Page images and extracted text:
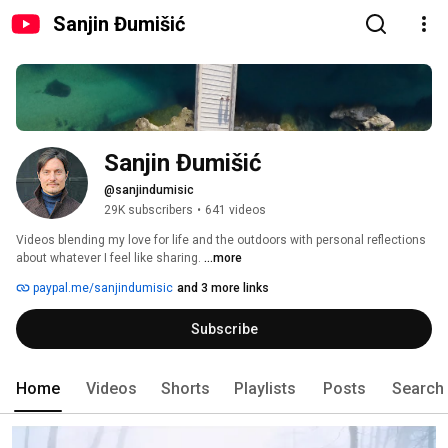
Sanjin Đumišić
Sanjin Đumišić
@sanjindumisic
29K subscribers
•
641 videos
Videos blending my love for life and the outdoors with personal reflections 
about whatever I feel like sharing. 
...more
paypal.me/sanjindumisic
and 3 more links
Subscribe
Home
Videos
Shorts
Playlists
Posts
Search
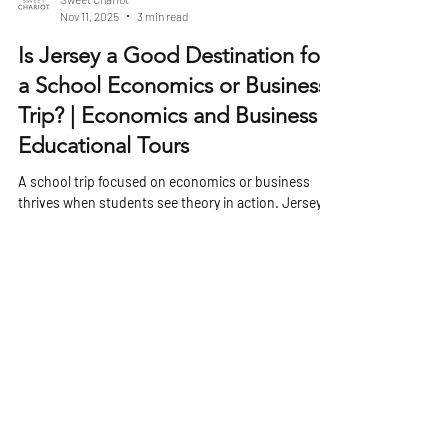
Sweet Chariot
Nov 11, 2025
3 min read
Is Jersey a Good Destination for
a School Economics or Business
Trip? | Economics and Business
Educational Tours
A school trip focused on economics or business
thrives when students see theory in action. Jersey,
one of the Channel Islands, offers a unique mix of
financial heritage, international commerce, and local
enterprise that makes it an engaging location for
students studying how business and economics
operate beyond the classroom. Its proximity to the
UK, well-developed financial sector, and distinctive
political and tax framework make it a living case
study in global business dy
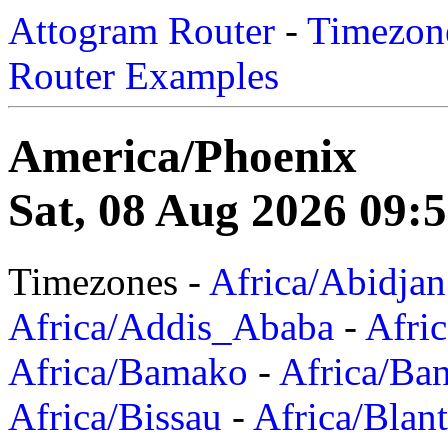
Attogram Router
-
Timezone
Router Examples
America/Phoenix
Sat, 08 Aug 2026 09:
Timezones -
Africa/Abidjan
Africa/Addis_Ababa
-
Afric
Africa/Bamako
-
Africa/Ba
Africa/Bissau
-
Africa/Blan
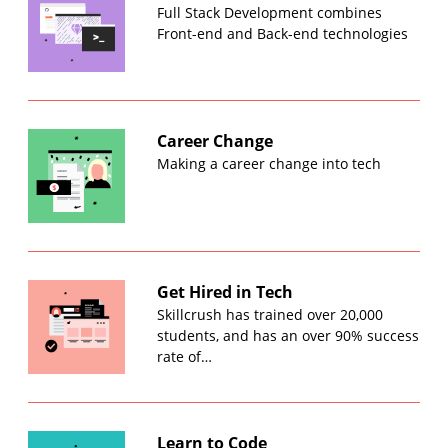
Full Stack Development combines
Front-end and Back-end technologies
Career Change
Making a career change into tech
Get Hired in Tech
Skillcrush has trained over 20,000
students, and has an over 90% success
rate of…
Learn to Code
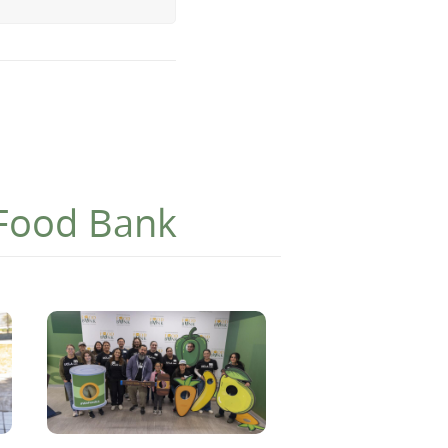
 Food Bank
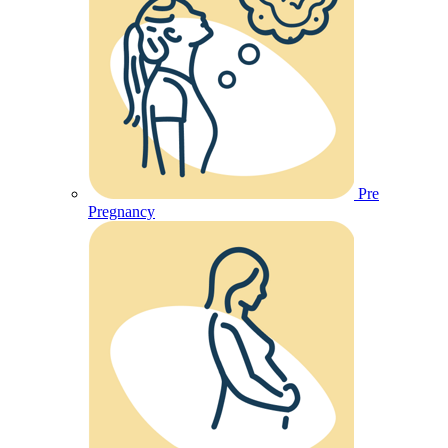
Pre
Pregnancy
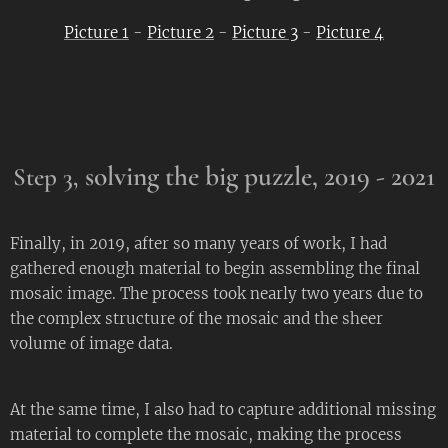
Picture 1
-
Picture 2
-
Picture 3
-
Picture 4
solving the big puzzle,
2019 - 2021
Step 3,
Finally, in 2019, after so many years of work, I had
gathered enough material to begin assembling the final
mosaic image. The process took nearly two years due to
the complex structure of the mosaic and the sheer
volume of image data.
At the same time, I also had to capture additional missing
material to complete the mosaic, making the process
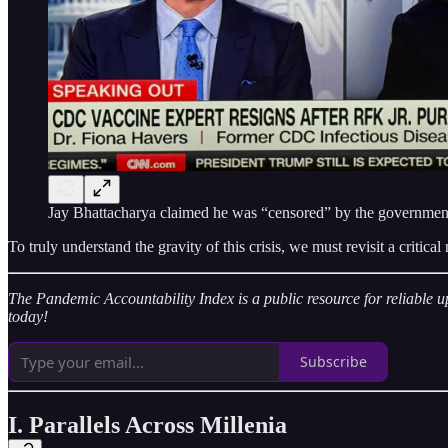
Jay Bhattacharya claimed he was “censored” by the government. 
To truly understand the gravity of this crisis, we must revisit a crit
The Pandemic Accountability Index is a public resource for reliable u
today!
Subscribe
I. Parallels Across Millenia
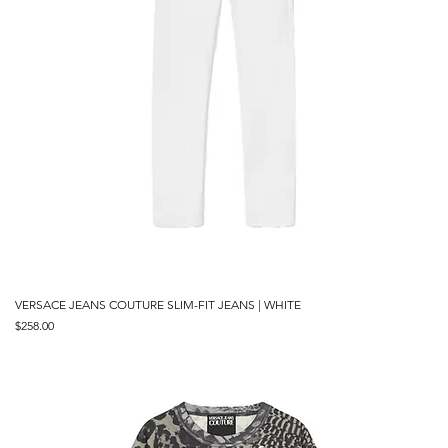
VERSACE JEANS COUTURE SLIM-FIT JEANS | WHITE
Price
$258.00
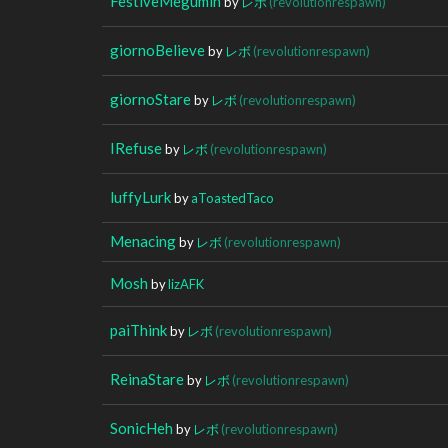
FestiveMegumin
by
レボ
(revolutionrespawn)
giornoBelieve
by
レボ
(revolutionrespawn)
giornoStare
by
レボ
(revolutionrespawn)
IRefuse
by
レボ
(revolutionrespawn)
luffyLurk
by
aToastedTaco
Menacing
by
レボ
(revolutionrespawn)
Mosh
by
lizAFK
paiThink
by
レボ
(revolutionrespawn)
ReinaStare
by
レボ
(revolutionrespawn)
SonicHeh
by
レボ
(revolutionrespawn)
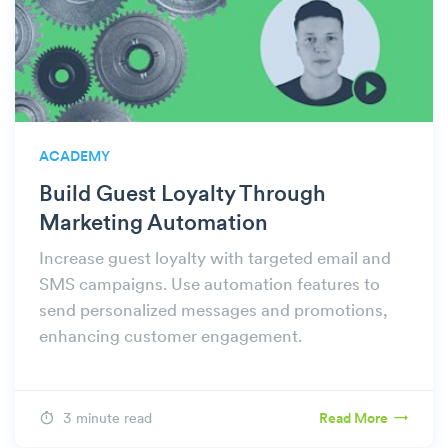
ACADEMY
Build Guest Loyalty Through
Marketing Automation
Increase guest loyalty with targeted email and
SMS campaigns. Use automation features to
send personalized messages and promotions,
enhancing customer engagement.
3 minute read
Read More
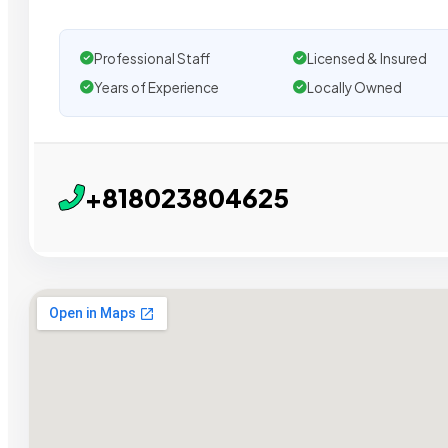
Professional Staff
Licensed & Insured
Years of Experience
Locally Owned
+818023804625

How to complete this task:
Could you copy out this entire listing line for line, with every character unchanged? Leave the pictures out of your answer.

Output of the task:
Sanjin Đumišić
Sanjin Đumišić
@sanjindumisic
29K subscribers
•
641 videos
Videos blending my love for life and the outdoors with personal reflections 
about whatever I feel like sharing. 
...more
paypal.me/sanjindumisic
and 3 more links
Subscribe
Home
Videos
Shorts
Playlists
Posts
Search
Sweet Chariot
Nov 11, 2025
3 min read
Is Jersey a Good Destination for
a School Economics or Business
Trip? | Economics and Business
Educational Tours
A school trip focused on economics or business
thrives when students see theory in action. Jersey,
one of the Channel Islands, offers a unique mix of
financial heritage, international commerce, and local
enterprise that makes it an engaging location for
students studying how business and economics
operate beyond the classroom. Its proximity to the
UK, well-developed financial sector, and distinctive
political and tax framework make it a living case
study in global business dy
Attogram Router
-
Timezone
Router Examples
America/Phoenix
Sat, 08 Aug 2026 09:
Timezones -
Africa/Abidjan
Africa/Addis_Ababa
-
Afric
Africa/Bamako
-
Africa/Ba
Africa/Bissau
-
Africa/Blan
Full Stack Development combines
Front-end and Back-end technologies
Career Change
Making a career change into tech
Get Hired in Tech
Skillcrush has trained over 20,000
students, and has an over 90% success
rate of…
Learn to Code
 Food Bank
Pre
Pregnancy
Picture 1
-
Picture 2
-
Picture 3
-
Picture 4
solving the big puzzle,
2019 - 2021
Step 3,
Finally, in 2019, after so many years of work, I had
gathered enough material to begin assembling the final
mosaic image. The process took nearly two years due to
the complex structure of the mosaic and the sheer
volume of image data.
At the same time, I also had to capture additional missing
material to complete the mosaic, making the process
Jay Bhattacharya claimed he was “censored” by the government. 
To truly understand the gravity of this crisis, we must revisit a crit
The Pandemic Accountability Index is a public resource for reliable u
today!
Subscribe
I. Parallels Across Millenia
VERSACE JEANS COUTURE SLIM-FIT JEANS | WHITE
Price
$258.00
FestiveMegumin
by
レボ
(revolutionrespawn)
giornoBelieve
by
レボ
(revolutionrespawn)
giornoStare
by
レボ
(revolutionrespawn)
IRefuse
by
レボ
(revolutionrespawn)
luffyLurk
by
aToastedTaco
Menacing
by
レボ
(revolutionrespawn)
Mosh
by
lizAFK
paiThink
by
レボ
(revolutionrespawn)
ReinaStare
by
レボ
(revolutionrespawn)
SonicHeh
by
レボ
(revolutionrespawn)
ACADEMY
Build Guest Loyalty Through
Marketing Automation
Increase guest loyalty with targeted email and
SMS campaigns. Use automation features to
send personalized messages and promotions,
enhancing customer engagement.
3 minute read
Read More
Professional Staff
Licensed & Insured
Years of Experience
Locally Owned
+818023804625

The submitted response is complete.